Of all the entries below, retype only the lines from the one with "Net cash flows from operating activities, Dec. 31, 2014: 3864" through the one with "Net Cash Provided", exactly as they appear.

* _Records_:
########
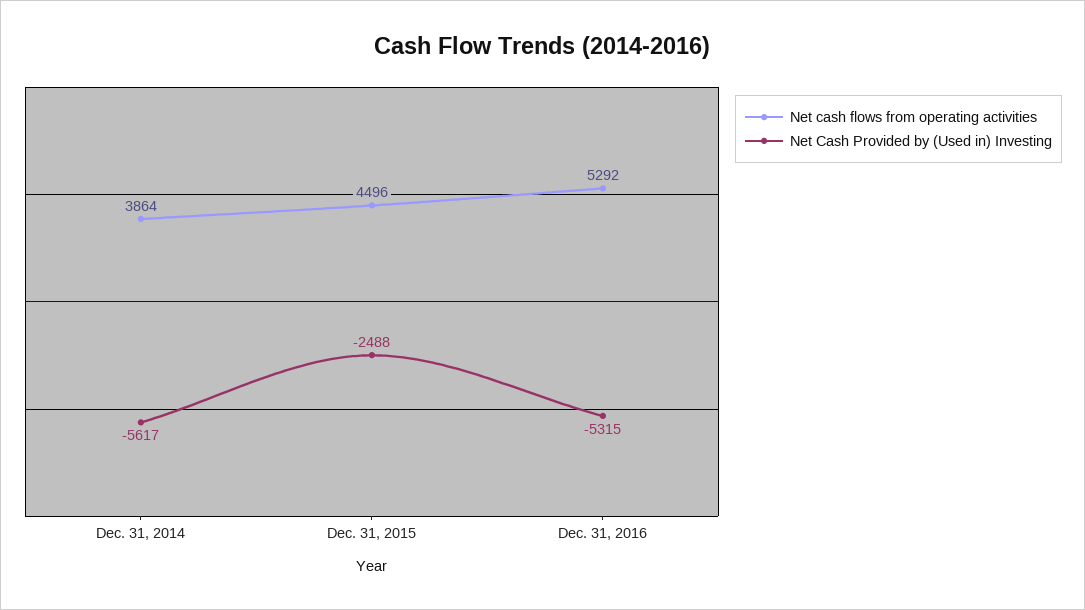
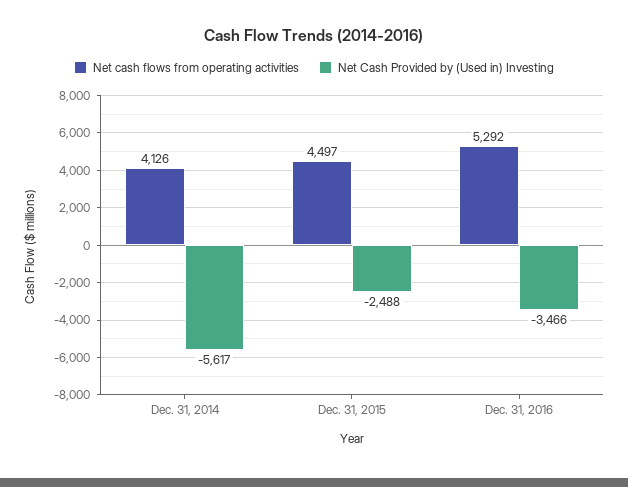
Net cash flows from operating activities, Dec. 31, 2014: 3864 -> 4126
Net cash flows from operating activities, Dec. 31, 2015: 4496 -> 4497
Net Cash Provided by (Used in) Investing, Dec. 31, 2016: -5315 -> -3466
########
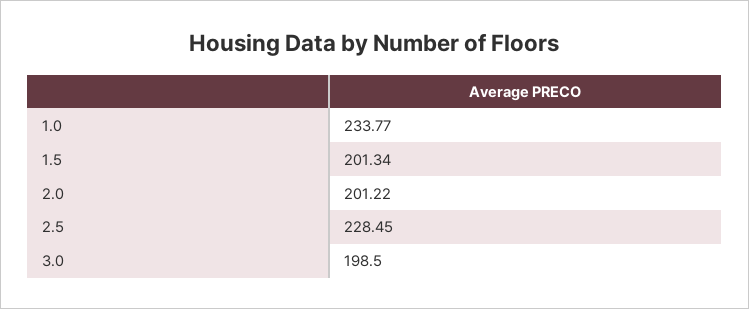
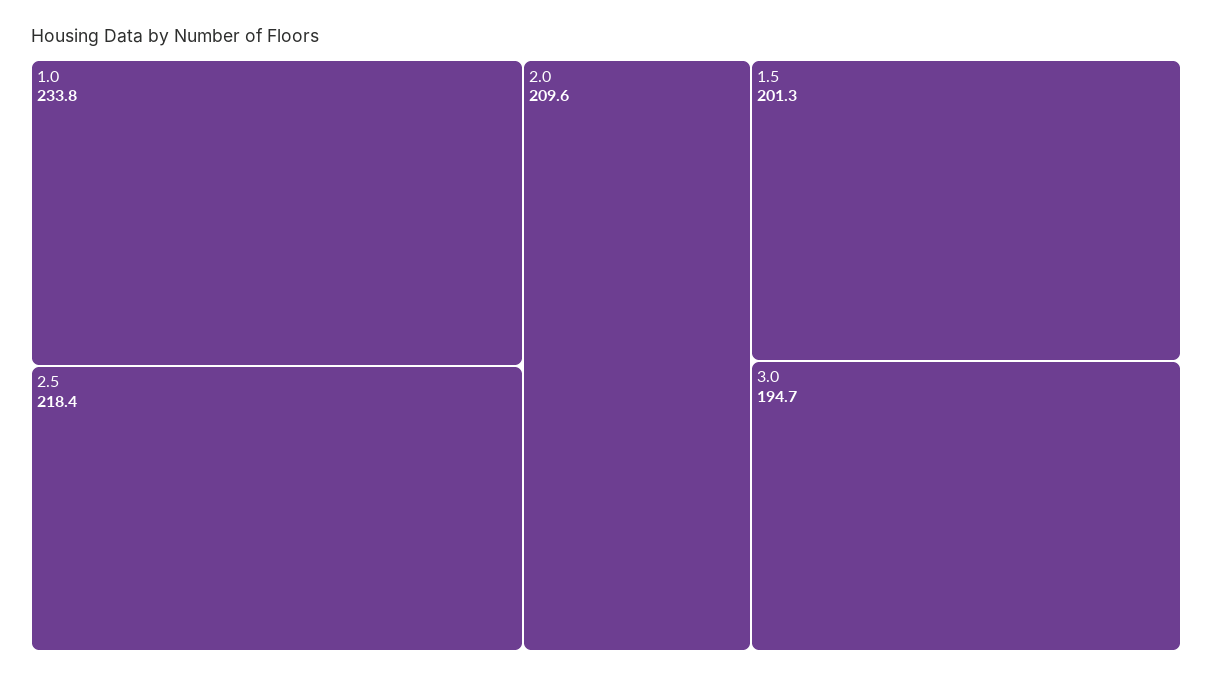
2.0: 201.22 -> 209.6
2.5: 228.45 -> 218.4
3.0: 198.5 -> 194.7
########
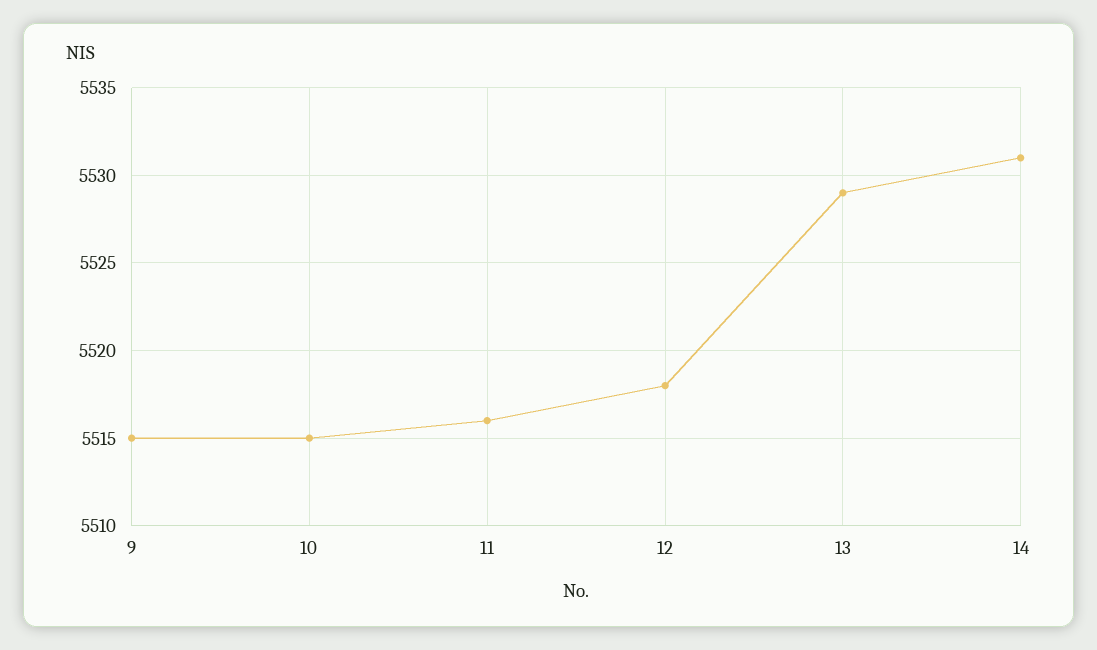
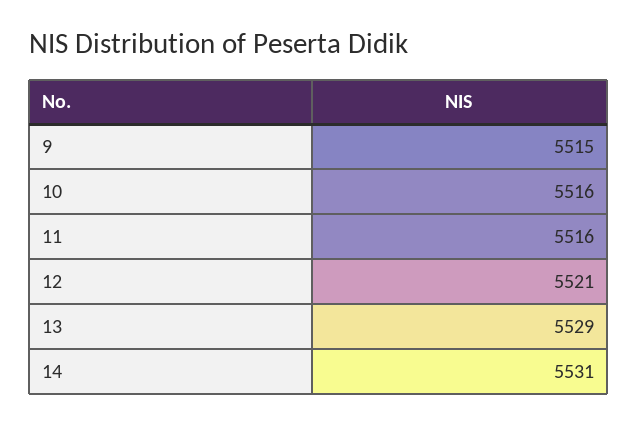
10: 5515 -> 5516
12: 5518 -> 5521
########
* _Response to the task_:
Net cash flows from operating activities, Dec. 31, 2014: 3864 -> 4126
Net cash flows from operating activities, Dec. 31, 2015: 4496 -> 4497
Net Cash Provided by (Used in) Investing, Dec. 31, 2016: -5315 -> -3466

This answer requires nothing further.